WORK REQUEST> Starting at the top of the records below, write out each line exactly as it stands, stopping after the line with "MasterCard."; exclude the pictures.

(Records from a dataset)
▬▬▬▬▬▬
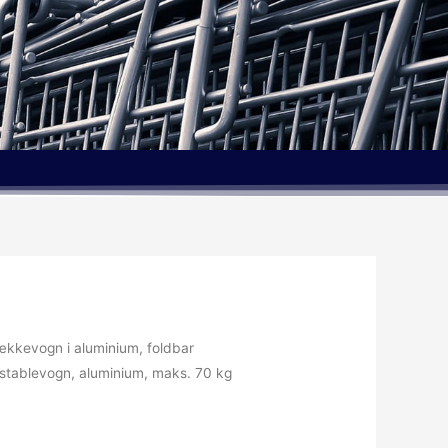
kkevogn i aluminium, foldbar
stablevogn, aluminium, maks. 70 kg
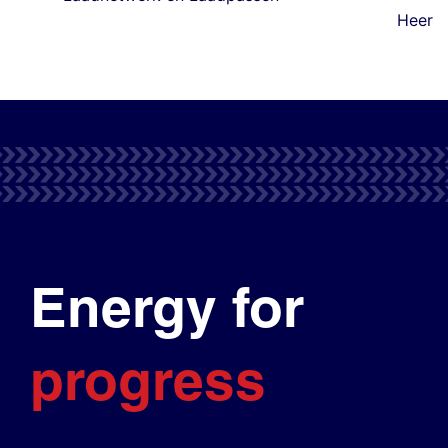
Heer
Energy for
progress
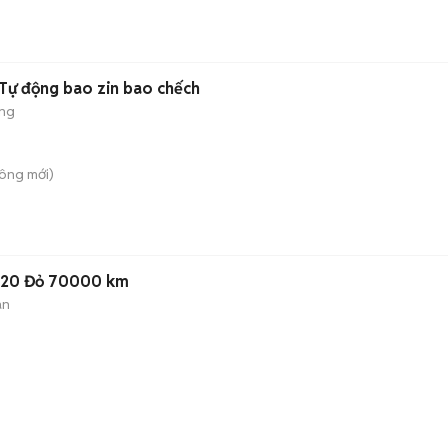
 Tự động bao zin bao chếch
ộng
Công
mới)
020 Đỏ 70000 km
àn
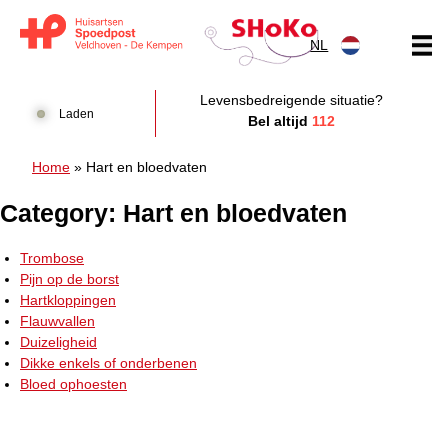
Doorgaan naar content
NL
Huisartsen Spoedpost Shoko
Levensbedreigende situatie?
Laden
Bel altijd
112
Home
»
Hart en bloedvaten
Category:
Hart en bloedvaten
Trombose
Pijn op de borst
Hartkloppingen
Flauwvallen
Duizeligheid
Dikke enkels of onderbenen
Bloed ophoesten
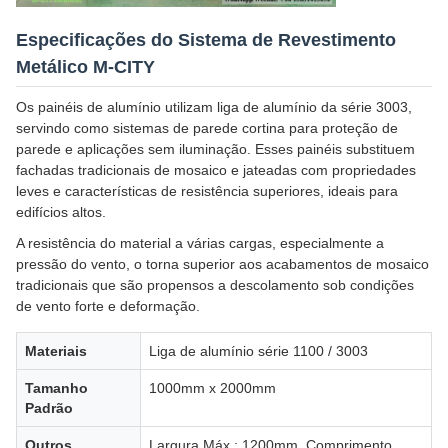
Especificações do Sistema de Revestimento
Metálico M-CITY
Os painéis de alumínio utilizam liga de alumínio da série 3003,
servindo como sistemas de parede cortina para proteção de
parede e aplicações sem iluminação. Esses painéis substituem
fachadas tradicionais de mosaico e jateadas com propriedades
leves e características de resistência superiores, ideais para
edifícios altos.
A resistência do material a várias cargas, especialmente a
pressão do vento, o torna superior aos acabamentos de mosaico
tradicionais que são propensos a descolamento sob condições
de vento forte e deformação.
Materiais
Liga de alumínio série 1100 / 3003
Tamanho
1000mm x 2000mm
Padrão
Outros
Largura Máx.: 1200mm, Comprimento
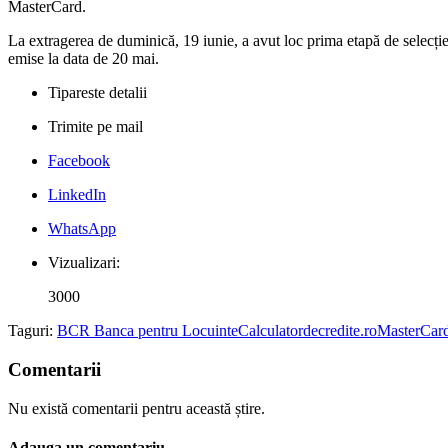
MasterCard.
La extragerea de duminică, 19 iunie, a avut loc prima etapă de selecție 
emise la data de 20 mai.
Tipareste detalii
Trimite pe mail
Facebook
LinkedIn
WhatsApp
Vizualizari:
3000
Taguri:
BCR Banca pentru Locuinte
Calculatordecredite.ro
MasterCar
Comentarii
Nu există comentarii pentru această știre.
Adauga un comentariu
▬▬▬▬▬▬
OUTPUT BELOW>
kkevogn i aluminium, foldbar
stablevogn, aluminium, maks. 70 kg
Heer
Energy for
progress
 Tự động bao zin bao chếch
ộng
Công
mới)
020 Đỏ 70000 km
àn
Doorgaan naar content
NL
Huisartsen Spoedpost Shoko
Levensbedreigende situatie?
Laden
Bel altijd
112
Home
»
Hart en bloedvaten
Category:
Hart en bloedvaten
Trombose
Pijn op de borst
Hartkloppingen
Flauwvallen
Duizeligheid
Dikke enkels of onderbenen
Bloed ophoesten
Especificações do Sistema de Revestimento
Metálico M-CITY
Os painéis de alumínio utilizam liga de alumínio da série 3003,
servindo como sistemas de parede cortina para proteção de
parede e aplicações sem iluminação. Esses painéis substituem
fachadas tradicionais de mosaico e jateadas com propriedades
leves e características de resistência superiores, ideais para
edifícios altos.
A resistência do material a várias cargas, especialmente a
pressão do vento, o torna superior aos acabamentos de mosaico
tradicionais que são propensos a descolamento sob condições
de vento forte e deformação.
Materiais
Liga de alumínio série 1100 / 3003
Tamanho
1000mm x 2000mm
Padrão
Outros
Largura Máx.: 1200mm, Comprimento
MasterCard.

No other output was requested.